__HOW TO COMPLETE THIS TASK__
Could you output exactly the lines from the one containing "以歐陸法式麵包和蛋糕擁有龐大粉絲的「Bonjour" through the end of the records below, and nothing more?

*** INPUT RECORDS ***

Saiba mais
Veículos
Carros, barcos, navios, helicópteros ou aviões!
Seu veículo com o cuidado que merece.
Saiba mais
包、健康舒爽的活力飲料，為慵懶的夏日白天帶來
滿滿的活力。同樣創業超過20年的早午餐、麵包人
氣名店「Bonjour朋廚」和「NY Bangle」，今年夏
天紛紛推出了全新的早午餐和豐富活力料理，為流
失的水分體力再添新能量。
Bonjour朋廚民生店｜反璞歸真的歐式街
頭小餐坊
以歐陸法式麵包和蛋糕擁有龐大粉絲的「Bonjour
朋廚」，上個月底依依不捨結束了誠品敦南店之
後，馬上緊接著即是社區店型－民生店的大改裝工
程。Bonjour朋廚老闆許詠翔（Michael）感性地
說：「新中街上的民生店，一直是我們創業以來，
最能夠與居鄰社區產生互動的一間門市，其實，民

***

__ANSWER AREA__
以歐陸法式麵包和蛋糕擁有龐大粉絲的「Bonjour
朋廚」，上個月底依依不捨結束了誠品敦南店之
後，馬上緊接著即是社區店型－民生店的大改裝工
程。Bonjour朋廚老闆許詠翔（Michael）感性地
說：「新中街上的民生店，一直是我們創業以來，
最能夠與居鄰社區產生互動的一間門市，其實，民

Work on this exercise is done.